A Pooled SNT also must be irrevocable, used for the sole benefit of the trust beneficiary who is a person with disabilities, and created by the individual beneficiary, his or her parent, grandparent, guardian, or a court. Further, like the (d)(4)(A) SNT, a self-settled Pooled SNT also must contain a Medicaid payback provision. Under the Pooled SNT design, separate sub-accounts belonging to multiple beneficiaries are managed by a non-profit entity. These funds then are “pooled” for management and investment purposes, but each sub-account is used for the sole benefit of the individual account beneficiary – which is why (this type of self-settled SNT also is referred to as a Pooled SNT. Since some financial institutions either do not handle small SNTs or charge fees that may be cost-prohibitive for smaller amounts, Pooled SNTs offer beneficiaries access to skilled investment and trust administration services. Finally, any assets remaining in the Pooled SNT after the beneficiary’s death typically are divided in some proportion between the state(s) for Medicaid recovery and the non-profit entity.
If a person with disabilities expects to receive a settlement, an inheritance or any other monies that would increase his or her countable assets to more than $2,000 for SSI, or more than $2,500 for many Medicaid programs, it is important that the individual or family members meet with an attorney who specializes in disability and public benefits planning so that proper planning can be done to protect the person’s continued eligibility for essential programs.
Public Benefits Based on Financial Need
Public benefits for individuals meeting certain financial eligibility requirements fall within several general categories (1):
- Food assistance (commonly referred to as “food stamps” or “SNAP” (Supplemental Nutrition Assistance Program))
- Housing assistance (subsidies through Section 8 vouchers or public housing)
- Cash assistance (Supplemental Security Income (“SSI”) through the federal government, and Aid to the Permanently and Totally Disabled (“APTD”) and Old Age Assistance (“OAA”) through the State of NH)
- Medical assistance (Medicaid)
Some people decide not to apply for help because they are concerned (a) they might have to pay the government back for the help received if they later inherit money or obtain a good job, (b) that a lien might be placed on their home, or (c) that the government will seek reimbursement from their estate at their death. However, many of these concerns are misplaced.
You may have been told that the government will put a lien on your home – or “take your home away” – if you receive public benefits assistance. For the most part, that is not true.
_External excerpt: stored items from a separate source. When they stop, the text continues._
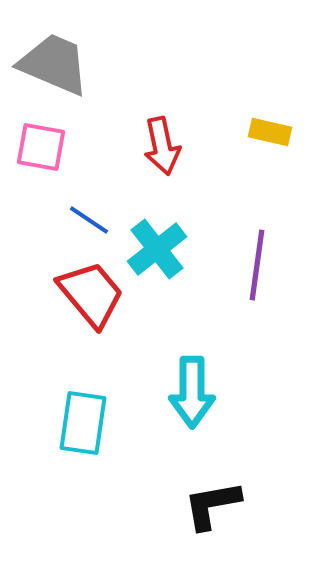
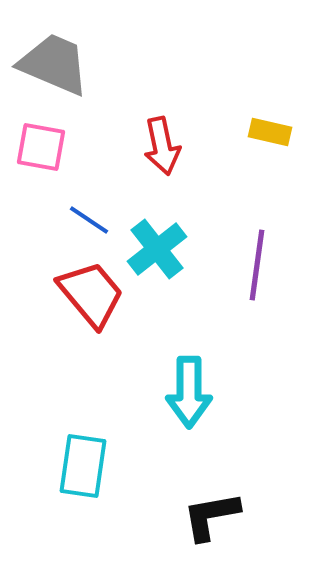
cyan arrow: moved 3 px left
cyan rectangle: moved 43 px down
black L-shape: moved 1 px left, 11 px down
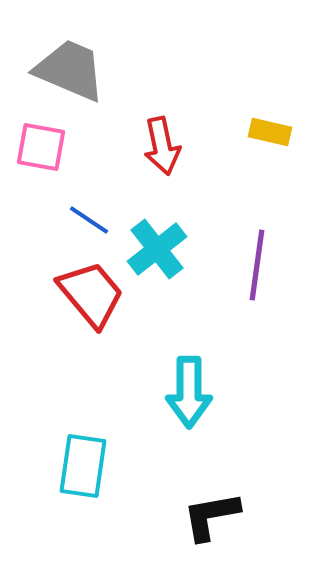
gray trapezoid: moved 16 px right, 6 px down
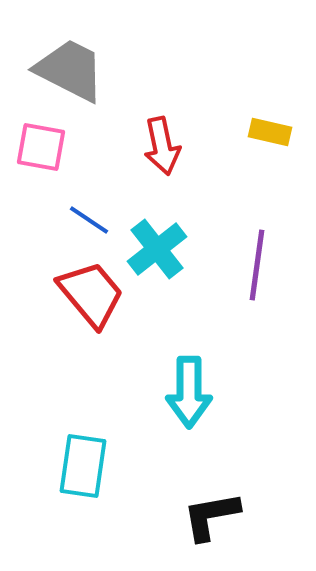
gray trapezoid: rotated 4 degrees clockwise
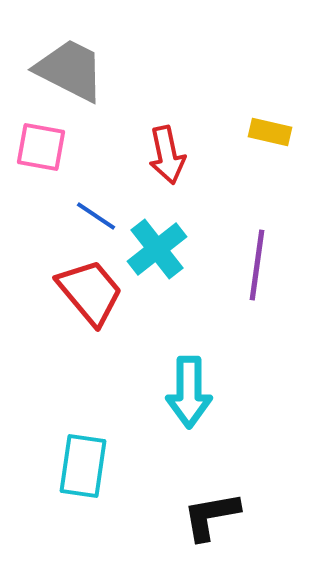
red arrow: moved 5 px right, 9 px down
blue line: moved 7 px right, 4 px up
red trapezoid: moved 1 px left, 2 px up
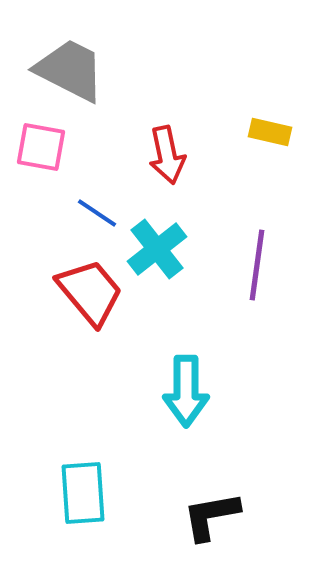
blue line: moved 1 px right, 3 px up
cyan arrow: moved 3 px left, 1 px up
cyan rectangle: moved 27 px down; rotated 12 degrees counterclockwise
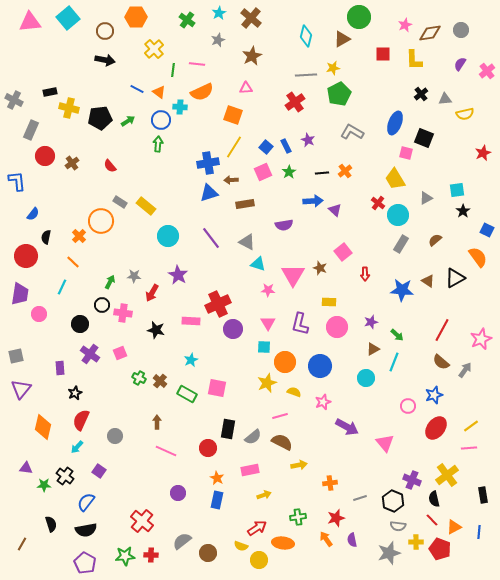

First of all, there are no public benefits programs that allow the government to force you to sell your house to pay it back for help to which you were entitled. Your house cannot be “taken away” from you simply because you needed and received assistance from the government.
Second, the law does not allow liens to be placed on a home for the receipt of SSI, food stamps or housing assistance.
(1) As mentioned above under age 22, eligibility for Social Security Disability Insurance (“SSDI”) and Medicare are based upon work history and not financial eligibility (except for income from working which must remain under a certain threshold or you are presumed not to be permanently and totally disabled). The discussion in this section therefore does not relate to those programs.